Matthews v. Kimball

Bunn, J. C.

The appellants, by this proceeding, seek to enjoin the defendants, as commissioners of the City Park Improvement District of Little Bock, from proceeding further to collect certain assessments levied upon their real property in said district, — among them the last assessment made under the ordinance of the city council.

It appears to be admitted in the agreed statement of facts that the district was properly organized on the petition of ten resident landowners, and that, within proper time after due notice given, the district was formed, and commissioners appointed, and that they in due time qualified, and made the necessary plans and specifications and estimates of the costs of .the improvement, and that the city council, upon the petition of a majority in value of the owners of property in the district, passed the necessary ordinance assessing the real property as required by law; and that, in fact, the district was properly organized, and the assessments made. The Hon. E. B. Peirce, sitting as special chancellor, heard the cause, and decreed against the appellants on all the controverted points, and they appealed to this court.

One of the more serious questions raised by the proceedings in the case, is whether or not the statute includes public parks, and such like, as improvements for which assessments upon the real estate of a district may be made by the city council in the manner provided for local improvements.

• Explore the material:
1. Rewrite the passage of the court opinion above that opens with the words "One of the more" and closes with "for local improvements.", changing "city council" to "town council".
2. Answer these questions from the court opinion above:
(a) What do the appellants seek to stop the defendants from doing?
(b) On the petition of how many resident landowners was the district organized?
(c) Who heard the cause as special chancellor?

• Provided information:
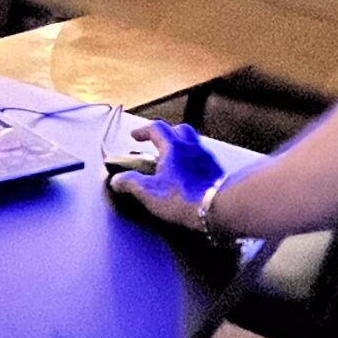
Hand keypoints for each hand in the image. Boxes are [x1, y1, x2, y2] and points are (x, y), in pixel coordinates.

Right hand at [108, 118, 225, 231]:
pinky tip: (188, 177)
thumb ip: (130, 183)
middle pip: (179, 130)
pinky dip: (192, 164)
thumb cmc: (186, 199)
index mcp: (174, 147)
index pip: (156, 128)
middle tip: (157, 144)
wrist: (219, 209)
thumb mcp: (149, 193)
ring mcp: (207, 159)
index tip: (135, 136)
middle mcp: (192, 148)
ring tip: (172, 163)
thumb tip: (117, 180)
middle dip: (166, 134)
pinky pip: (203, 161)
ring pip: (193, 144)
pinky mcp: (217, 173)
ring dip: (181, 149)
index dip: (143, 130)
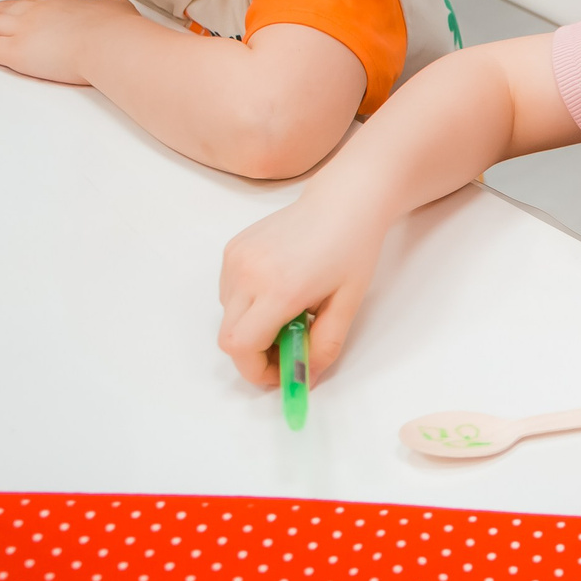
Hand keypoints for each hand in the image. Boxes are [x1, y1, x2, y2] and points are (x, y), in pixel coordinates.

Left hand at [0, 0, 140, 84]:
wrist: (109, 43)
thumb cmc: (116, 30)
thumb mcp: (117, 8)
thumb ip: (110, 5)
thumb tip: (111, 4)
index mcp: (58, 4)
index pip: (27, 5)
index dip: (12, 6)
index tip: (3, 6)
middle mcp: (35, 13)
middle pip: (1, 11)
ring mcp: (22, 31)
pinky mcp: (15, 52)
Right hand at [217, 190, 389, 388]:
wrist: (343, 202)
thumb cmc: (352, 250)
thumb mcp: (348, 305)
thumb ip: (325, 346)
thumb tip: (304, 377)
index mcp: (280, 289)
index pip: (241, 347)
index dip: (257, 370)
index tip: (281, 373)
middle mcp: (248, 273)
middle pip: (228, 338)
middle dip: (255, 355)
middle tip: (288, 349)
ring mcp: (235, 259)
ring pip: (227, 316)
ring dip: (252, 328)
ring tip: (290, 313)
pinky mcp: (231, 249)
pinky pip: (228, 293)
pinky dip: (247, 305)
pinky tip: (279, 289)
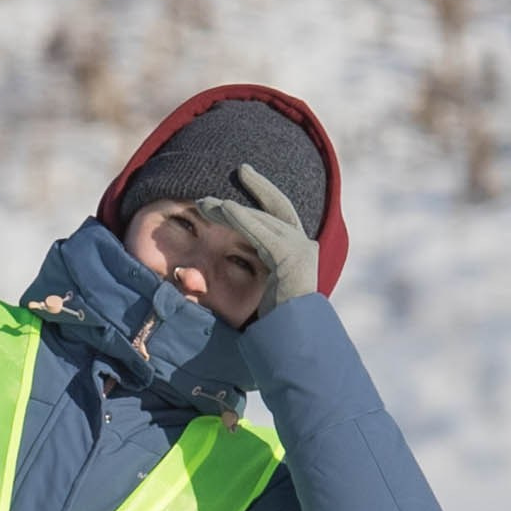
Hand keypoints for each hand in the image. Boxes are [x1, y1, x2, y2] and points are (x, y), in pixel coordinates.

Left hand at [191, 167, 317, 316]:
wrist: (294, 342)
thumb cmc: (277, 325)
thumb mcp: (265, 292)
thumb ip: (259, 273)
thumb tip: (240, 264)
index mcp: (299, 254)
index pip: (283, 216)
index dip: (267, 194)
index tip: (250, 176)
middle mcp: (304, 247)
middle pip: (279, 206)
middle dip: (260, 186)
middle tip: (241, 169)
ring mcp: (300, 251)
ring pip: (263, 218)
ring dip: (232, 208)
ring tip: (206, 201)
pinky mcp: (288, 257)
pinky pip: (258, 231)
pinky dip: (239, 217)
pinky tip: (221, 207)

• Responses to the tasks:
1.
One of the more serious questions raised by the proceedings in the case, is whether or not the statute includes public parks, and such like, as improvements for which assessments upon the real estate of a district may be made by the town council in the manner provided for local improvements.

2.
(a) Proceeding further to collect certain assessments levied upon the appellants' real property in the district.
(b) Ten.
(c) The Hon. E. B. Peirce.